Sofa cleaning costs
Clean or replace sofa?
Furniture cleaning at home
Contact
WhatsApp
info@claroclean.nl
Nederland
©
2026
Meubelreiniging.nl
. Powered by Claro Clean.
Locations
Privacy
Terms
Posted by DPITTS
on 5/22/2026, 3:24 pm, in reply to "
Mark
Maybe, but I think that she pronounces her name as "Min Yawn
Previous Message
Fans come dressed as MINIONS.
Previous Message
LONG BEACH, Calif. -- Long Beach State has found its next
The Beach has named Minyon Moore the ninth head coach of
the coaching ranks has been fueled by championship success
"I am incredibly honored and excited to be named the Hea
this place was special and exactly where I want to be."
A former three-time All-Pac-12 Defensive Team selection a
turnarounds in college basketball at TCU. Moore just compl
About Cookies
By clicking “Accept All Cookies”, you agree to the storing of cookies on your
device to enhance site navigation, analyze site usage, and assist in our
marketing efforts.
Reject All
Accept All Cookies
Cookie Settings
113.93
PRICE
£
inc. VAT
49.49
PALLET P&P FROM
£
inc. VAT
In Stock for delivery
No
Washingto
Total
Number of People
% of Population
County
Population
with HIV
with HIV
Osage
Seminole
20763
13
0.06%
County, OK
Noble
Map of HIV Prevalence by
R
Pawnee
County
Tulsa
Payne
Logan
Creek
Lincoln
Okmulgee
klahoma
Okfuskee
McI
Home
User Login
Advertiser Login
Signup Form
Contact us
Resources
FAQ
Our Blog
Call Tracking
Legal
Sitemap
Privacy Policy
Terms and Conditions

--

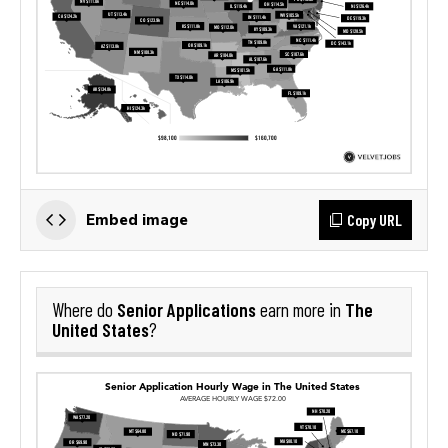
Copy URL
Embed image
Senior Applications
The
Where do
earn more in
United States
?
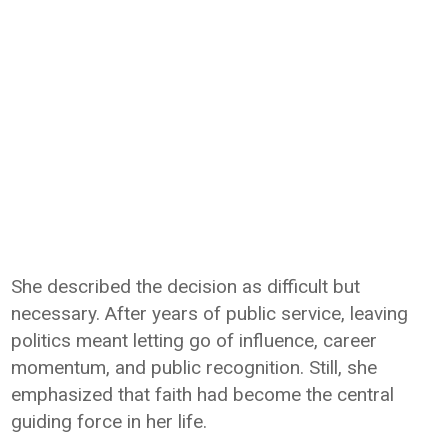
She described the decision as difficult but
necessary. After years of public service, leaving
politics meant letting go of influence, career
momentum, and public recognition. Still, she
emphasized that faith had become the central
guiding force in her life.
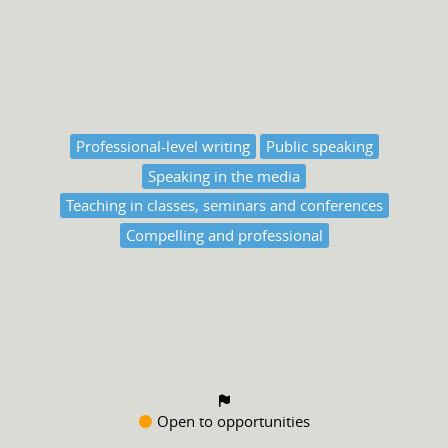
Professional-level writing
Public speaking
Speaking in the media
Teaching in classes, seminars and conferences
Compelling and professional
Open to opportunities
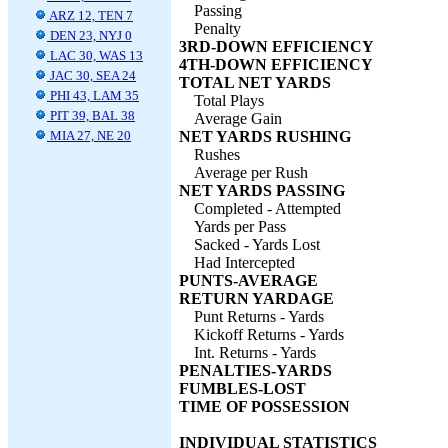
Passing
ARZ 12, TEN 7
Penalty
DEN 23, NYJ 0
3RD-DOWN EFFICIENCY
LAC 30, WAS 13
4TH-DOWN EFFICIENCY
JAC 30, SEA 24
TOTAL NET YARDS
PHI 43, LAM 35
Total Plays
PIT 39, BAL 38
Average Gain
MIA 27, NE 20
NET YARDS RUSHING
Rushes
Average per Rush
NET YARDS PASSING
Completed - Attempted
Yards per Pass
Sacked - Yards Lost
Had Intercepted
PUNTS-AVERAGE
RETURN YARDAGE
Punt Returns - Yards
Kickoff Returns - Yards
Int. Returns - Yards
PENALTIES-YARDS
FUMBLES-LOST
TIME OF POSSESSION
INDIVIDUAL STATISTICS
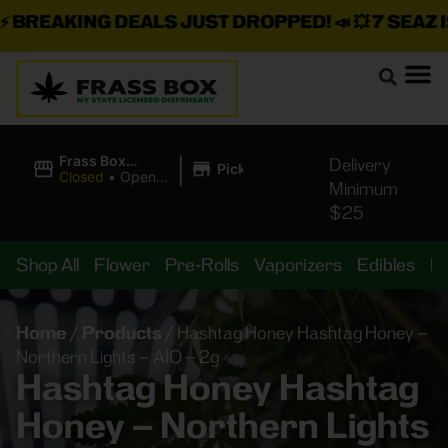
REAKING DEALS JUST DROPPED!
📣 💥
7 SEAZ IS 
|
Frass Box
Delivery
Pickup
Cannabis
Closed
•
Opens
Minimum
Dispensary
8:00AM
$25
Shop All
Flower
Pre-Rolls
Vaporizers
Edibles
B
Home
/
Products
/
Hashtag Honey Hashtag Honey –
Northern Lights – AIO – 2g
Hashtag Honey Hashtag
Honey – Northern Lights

...

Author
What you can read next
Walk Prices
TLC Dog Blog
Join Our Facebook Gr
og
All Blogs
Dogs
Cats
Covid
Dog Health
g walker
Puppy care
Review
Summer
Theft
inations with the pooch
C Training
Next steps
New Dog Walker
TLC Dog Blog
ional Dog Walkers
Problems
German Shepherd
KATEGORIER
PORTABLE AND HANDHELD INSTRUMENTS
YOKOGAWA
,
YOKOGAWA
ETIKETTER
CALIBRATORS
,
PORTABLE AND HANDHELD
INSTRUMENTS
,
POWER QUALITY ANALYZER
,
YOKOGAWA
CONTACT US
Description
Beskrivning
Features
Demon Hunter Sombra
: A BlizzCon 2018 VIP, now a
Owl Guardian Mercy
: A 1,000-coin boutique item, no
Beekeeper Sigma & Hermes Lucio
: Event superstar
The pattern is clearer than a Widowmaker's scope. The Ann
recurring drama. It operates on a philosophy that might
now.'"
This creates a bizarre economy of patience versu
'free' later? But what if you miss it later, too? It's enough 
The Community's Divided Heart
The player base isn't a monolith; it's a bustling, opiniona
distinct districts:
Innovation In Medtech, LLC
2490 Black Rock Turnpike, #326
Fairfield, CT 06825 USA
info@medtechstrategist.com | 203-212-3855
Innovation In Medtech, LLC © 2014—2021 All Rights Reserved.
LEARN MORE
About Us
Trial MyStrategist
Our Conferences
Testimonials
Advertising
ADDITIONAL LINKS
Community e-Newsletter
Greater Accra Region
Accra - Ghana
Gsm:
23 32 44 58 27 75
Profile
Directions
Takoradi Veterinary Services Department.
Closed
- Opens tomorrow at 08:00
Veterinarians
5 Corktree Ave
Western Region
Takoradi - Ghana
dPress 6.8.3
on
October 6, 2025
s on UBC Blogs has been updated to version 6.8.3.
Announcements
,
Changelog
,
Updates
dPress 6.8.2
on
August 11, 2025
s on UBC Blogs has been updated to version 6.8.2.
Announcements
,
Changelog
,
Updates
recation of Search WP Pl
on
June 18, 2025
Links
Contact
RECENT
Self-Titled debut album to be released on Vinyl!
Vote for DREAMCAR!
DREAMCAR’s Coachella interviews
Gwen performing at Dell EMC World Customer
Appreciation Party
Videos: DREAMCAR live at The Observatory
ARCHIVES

Work to be completed
Repeat, character for character, the lines of the material above from the line with "Sofa cleaning costs" through the line with "this place was".

Answer to this task
Sofa cleaning costs
Clean or replace sofa?
Furniture cleaning at home
Contact
WhatsApp
info@claroclean.nl
Nederland
©
2026
Meubelreiniging.nl
. Powered by Claro Clean.
Locations
Privacy
Terms
Posted by DPITTS
on 5/22/2026, 3:24 pm, in reply to "
Mark
Maybe, but I think that she pronounces her name as "Min Yawn
Previous Message
Fans come dressed as MINIONS.
Previous Message
LONG BEACH, Calif. -- Long Beach State has found its next
The Beach has named Minyon Moore the ninth head coach of
the coaching ranks has been fueled by championship success
"I am incredibly honored and excited to be named the Hea
this place was special and exactly where I want to be."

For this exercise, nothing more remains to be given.